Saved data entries
▽
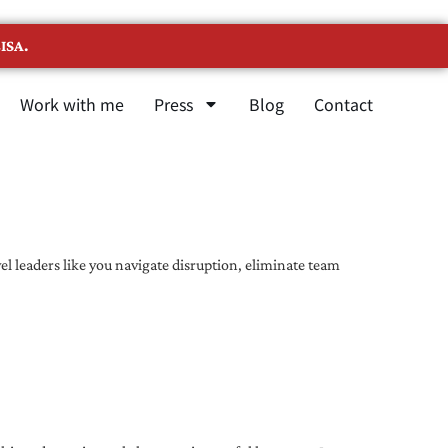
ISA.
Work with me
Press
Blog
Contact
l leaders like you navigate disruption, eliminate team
△
▽
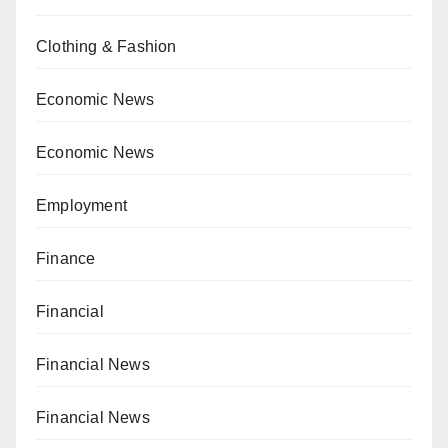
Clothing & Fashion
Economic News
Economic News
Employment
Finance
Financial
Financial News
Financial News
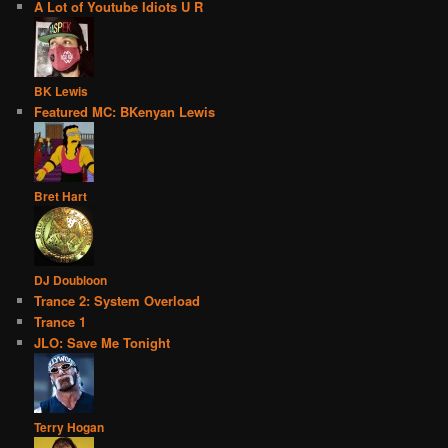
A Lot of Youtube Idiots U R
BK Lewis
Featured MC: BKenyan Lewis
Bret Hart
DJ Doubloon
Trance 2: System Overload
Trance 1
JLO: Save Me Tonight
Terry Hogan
△
## INSTRUCTIONS FOR THE TASK:
Convert the rows that begin at the line containing "A Lot of Youtube Idiots U R" and stop after the line containing "Terry Hogan" into a JSON list of strings, one string per line, with blank lines left out.

## SOLUTION FOR THIS EXERCISE:
[
  "A Lot of Youtube Idiots U R",
  "BK Lewis",
  "Featured MC: BKenyan Lewis",
  "Bret Hart",
  "DJ Doubloon",
  "Trance 2: System Overload",
  "Trance 1",
  "JLO: Save Me Tonight",
  "Terry Hogan"
]